HoundDog.ai, a startup that helps developers ensure their code doesn’t leak personally identifiable information (PII), came out of stealth Wednesday and announced a $3.1 million seed round lead by E14, Mozilla Ventures and ex/ante, in addition to a number of angel investors. Unlike other scanning tools, HoundDog actually looks at the code a developer is writing, using both traditional pattern matching and large language models (LLMs) to find potential issues.
HoundDog was founded by Amjad Afanah, who previously co-founded DCHQ, which was later acquired by Gridstore (which, to complicate things, then changed its name to HyperGrid) in 2016. Afanah also co-founded apisec.ai, which is still up and running, and worked at self-driving startup Cruise. The inspiration for HoundDog came during his time at data security startup Cyral and talking to privacy teams there, he told me.
“When I was at Cyral, we had a lot of data,” he said. “What Cyral does — like many others in the data security space — is they focus on production systems. They help you discover, classify your structured data and your databases, and then help you apply access controls. But the overwhelming feedback that I kept hearing from security and privacy teams alike was: ‘You know, it’s a little too reactive and it doesn’t keep up with the changes in the code base.’”
So HoundDog shifts this process even further left. While it still sits in the continuous integration flow and not yet in the development environment (though that may happen in the future), the idea here is to find potential data leaks before the code is merged. And most importantly, HoundDog does so by looking at the actual code, not the data flow it produces. “Our source of truth is the code base,” Afanah said.
Thanks to this, if a development team starts collecting Social Security numbers, for example, HoundDog would raise a flag and warn the team about that before the code is ever merged; it would also alert the security team. That could potentially be a major — and costly issue — after all.
The service currently supports code written in Java, C#, JavaScript and TypeScript, as well as SQL, GraphQL and OpenAPI/Swagger queries. Support for Python is imminent, the company says.
Afanah noted that a tool like this is becoming especially important in this age of AI-generated code, something Replit CEO (and HoundDog angel investor) Amjad Masad also echoed.

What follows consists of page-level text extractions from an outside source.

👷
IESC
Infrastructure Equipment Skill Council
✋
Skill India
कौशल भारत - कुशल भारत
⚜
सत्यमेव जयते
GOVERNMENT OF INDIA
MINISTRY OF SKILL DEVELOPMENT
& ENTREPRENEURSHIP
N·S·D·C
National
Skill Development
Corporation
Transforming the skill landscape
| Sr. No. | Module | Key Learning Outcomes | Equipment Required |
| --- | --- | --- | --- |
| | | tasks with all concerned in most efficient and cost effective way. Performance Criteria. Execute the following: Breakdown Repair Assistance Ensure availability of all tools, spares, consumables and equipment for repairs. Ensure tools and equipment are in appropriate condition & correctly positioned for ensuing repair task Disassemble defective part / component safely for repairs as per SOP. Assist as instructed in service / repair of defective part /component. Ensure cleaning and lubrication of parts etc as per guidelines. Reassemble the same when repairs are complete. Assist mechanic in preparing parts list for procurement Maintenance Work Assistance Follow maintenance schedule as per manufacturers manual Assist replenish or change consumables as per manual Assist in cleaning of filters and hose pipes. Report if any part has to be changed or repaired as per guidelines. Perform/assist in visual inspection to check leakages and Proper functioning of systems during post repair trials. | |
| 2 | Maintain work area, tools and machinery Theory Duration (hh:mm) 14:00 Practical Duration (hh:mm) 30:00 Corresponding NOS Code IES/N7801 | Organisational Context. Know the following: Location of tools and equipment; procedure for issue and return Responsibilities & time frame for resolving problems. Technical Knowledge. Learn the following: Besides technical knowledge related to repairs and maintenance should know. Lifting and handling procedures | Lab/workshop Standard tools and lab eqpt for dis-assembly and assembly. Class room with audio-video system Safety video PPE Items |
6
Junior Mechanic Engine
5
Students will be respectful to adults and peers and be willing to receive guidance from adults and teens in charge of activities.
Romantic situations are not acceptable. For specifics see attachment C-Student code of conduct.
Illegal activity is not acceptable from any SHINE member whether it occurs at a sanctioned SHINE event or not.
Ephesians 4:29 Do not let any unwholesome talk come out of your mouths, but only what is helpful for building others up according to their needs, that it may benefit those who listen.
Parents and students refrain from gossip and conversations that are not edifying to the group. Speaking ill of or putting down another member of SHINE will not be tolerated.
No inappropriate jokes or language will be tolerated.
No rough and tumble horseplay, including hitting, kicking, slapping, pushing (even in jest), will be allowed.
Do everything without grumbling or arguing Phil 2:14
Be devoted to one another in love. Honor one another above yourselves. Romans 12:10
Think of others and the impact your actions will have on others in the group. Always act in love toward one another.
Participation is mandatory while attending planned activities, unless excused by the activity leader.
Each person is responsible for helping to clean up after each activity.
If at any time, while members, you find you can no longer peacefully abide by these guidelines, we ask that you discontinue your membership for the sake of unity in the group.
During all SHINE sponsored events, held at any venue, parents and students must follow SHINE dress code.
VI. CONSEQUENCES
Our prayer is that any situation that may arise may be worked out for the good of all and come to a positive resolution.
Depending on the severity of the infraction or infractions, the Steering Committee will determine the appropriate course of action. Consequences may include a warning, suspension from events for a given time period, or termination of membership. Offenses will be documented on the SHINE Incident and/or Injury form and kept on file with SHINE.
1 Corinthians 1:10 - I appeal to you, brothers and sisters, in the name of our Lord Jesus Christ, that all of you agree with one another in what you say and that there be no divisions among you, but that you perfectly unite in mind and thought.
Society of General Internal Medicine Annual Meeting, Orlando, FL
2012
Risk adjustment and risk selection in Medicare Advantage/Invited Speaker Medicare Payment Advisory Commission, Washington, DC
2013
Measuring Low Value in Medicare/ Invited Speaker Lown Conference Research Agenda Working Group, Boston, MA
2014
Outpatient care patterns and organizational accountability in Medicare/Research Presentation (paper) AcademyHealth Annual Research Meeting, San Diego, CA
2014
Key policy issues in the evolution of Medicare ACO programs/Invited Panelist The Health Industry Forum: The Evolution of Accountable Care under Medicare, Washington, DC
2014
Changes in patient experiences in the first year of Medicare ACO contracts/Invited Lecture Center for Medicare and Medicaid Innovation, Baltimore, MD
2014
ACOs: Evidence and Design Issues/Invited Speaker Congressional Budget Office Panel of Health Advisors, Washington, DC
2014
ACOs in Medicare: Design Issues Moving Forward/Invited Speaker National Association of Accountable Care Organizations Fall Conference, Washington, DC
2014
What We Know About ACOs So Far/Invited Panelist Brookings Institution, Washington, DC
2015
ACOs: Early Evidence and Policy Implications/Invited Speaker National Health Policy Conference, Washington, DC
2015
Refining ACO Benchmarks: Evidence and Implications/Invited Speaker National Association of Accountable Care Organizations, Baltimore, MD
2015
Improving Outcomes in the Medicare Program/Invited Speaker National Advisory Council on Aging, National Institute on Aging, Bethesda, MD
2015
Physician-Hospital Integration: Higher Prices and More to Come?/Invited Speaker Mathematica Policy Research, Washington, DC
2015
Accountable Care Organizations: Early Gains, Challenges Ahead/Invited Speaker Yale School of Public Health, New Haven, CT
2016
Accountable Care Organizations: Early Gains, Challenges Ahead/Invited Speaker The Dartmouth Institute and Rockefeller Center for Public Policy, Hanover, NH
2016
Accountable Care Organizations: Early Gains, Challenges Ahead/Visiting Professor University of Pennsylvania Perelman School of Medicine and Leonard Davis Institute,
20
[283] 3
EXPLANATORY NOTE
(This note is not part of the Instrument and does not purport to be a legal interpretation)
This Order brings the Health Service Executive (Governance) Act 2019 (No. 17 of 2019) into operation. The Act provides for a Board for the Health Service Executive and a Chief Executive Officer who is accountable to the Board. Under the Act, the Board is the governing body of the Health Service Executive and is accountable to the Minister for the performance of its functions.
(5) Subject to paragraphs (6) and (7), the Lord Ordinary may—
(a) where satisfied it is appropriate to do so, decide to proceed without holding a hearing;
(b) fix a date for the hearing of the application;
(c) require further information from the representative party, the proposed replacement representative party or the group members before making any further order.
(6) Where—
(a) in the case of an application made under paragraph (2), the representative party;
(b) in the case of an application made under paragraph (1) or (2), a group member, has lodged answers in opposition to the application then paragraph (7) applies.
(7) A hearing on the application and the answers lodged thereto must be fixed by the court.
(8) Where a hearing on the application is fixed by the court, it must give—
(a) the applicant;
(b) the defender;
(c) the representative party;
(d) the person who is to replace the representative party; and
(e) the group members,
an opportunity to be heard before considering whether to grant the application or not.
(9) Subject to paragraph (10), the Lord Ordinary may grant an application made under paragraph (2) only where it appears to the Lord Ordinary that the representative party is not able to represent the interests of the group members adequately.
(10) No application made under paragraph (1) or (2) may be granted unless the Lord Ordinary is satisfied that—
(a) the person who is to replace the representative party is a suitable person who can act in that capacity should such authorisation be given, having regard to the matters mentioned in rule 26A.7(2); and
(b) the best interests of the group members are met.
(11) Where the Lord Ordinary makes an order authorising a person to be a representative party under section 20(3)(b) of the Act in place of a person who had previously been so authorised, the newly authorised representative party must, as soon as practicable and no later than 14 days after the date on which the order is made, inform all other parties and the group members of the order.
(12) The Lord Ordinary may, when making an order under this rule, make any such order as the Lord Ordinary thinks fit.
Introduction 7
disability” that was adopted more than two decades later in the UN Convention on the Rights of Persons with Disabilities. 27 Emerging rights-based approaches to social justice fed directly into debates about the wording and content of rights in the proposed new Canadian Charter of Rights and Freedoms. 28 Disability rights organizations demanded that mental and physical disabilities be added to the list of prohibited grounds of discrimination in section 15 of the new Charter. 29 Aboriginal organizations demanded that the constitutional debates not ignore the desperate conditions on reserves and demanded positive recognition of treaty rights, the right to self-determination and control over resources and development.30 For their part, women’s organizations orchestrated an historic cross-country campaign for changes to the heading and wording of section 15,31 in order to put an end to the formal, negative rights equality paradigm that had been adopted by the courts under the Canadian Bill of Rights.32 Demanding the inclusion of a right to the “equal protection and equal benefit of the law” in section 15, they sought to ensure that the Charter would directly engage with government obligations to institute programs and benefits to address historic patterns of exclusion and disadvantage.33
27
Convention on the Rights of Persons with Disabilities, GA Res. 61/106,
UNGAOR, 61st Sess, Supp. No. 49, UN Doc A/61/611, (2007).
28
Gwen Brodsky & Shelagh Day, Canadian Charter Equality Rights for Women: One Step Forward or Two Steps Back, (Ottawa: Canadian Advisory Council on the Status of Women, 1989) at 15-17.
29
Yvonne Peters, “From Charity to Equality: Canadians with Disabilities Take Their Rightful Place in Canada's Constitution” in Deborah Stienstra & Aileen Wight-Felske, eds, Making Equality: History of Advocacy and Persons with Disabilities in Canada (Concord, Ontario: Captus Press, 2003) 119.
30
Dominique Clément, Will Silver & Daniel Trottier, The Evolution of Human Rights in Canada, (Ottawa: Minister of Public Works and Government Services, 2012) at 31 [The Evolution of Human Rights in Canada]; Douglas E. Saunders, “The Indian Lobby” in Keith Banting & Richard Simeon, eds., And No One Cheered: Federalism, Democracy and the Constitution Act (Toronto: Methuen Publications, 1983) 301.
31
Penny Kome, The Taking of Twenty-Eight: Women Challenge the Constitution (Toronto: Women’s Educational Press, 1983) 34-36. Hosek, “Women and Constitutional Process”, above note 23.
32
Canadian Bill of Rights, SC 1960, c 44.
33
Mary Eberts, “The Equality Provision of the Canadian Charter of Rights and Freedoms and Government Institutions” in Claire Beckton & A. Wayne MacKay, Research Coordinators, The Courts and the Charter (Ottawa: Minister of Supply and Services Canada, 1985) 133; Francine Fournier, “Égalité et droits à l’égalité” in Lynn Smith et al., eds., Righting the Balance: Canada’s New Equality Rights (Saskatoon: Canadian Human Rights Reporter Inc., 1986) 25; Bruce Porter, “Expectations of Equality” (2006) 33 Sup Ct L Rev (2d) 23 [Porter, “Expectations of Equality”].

“As an increasing number of companies turn to AI-generated code to accelerate development, embedding security best practices and ensuring the security of the generated code becomes essential,” Masad said. “HoundDog.ai is leading the way in securing PII data early in the development cycle, making it an indispensable component of any AI code generation workflow. This is the reason I chose to invest in this company.”
HoundDog itself does use AI, though, too. It currently relies on OpenAI’s models to do so, but it’s important to stress that this is optional. Users who worry about their code leaving their private repositories can also choose to only rely on the company’s more traditional code scanner.
A major part of HoundDog’s value proposition is that it can cut compliance costs for startups thanks to its automated reporting capabilities. The service can automatically generate a record of processing activities (RoPA). To do this, HoundDog uses generative AI to generate these reports and sends that data to OpenAI. The team does stress that only the tokens the service has discovered through its regular scanner are shared with OpenAI and that the actual source code isn’t shared.
The company offers a limited free plan, with paid plans starting at $200/month for scanning up to two repos.